Stats Tweet

Ode.

(dal greco oidé: canto). Componimento lirico, caratterizzato da varietà metrica e strofica e da contenuto prevalentemente etico-civile, encomiastico o amoroso. ● Encicl. - Nella poesia classica greca l'o., legata a una base musicale di accompagnamento, poteva essere sia di genere monodico sia corale, distinguendosi in base ai temi trattati, che erano rispettivamente di carattere autobiografico e personale, come l'amore, l'amicizia, il convivio, oppure celebrativo, relativi all'agone sportivo, alla religione, alla società civile.

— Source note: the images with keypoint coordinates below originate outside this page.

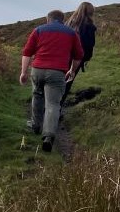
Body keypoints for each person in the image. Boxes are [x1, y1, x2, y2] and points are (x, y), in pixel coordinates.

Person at [19, 10, 84, 153]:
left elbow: (27, 52)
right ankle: (48, 136)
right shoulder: (71, 33)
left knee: (37, 95)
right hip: (57, 72)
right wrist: (72, 70)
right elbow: (79, 55)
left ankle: (35, 126)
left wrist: (23, 72)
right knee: (53, 104)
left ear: (48, 19)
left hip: (37, 69)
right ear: (63, 19)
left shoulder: (38, 30)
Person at [64, 1, 96, 97]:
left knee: (56, 81)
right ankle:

Principali autori di o. monodiche furono Alceo, Saffo, Alcmane, Anacreonte; alla lirica corale appartengono Stesicoro, Simonide, Bacchilide, Pindaro. Nella poesia alessandrina, e successivamente in quella latina, venne meno il vincolo musicale, pur mantenendosi la complessità metrica della tradizione. Il termine o. comparve in epoca imperiale per indicare i componimenti di Orazio, che insieme a Catullo aveva introdotto nella letteratura latina questo genere poetico. Nella letteratura cristiana si ricordano le Odi di Salomone, giunteci in siriaco, da un probabile originale greco. La ripresa dei modelli greco-latini durante il Classicismo cinquecentesco determinò la rinascita dell'o., impostata sullo schema metrico della canzone petrarchesca: strofe uguali, da quattro a sei versi, con alternanza di endecasillabi e settenari o soli settenari. Autori di o. furono B. Tasso, L.L. Alamanni, G. Chiabrera, a cui si deve l'elaborazione, sul modello di Anacreonte, di un'o. a versi brevi che diventò prototipo dell'o. arcadica del Settecento. Svincolatasi dalla rigidità dei canoni formali, l'o. accolse i temi più diversi, dalla satira di G. Parini, alle tematiche storiche, politiche, religiose di U. Foscolo e A. Manzoni. Con G. Carducci, nelle Odi barbare, si manifesta la tendenza a riprodurre le forme metriche della poesia latina; altre innovazioni metriche furono tentate da G. Pascoli e G. D'Annunzio. Nel resto d'Europa, dopo un'iniziale imitazione dei modelli classicistici italiani, l'o. ebbe grande fortuna, caratterizzandosi per la grande varietà formale e contenutistica; in Inghilterra si ricordano le o. di J. Dryden, A. Pope, J. Keats, P.B. Shelley, S.T. Coleridge; in Germania quelle di F.G. Klopstock, F. Hölderlin; in Francia quelle di J.J. Rousseau, V. Hugo, A. de Musset; in Russia quelle di A. Püskin, M.J. Lemortov.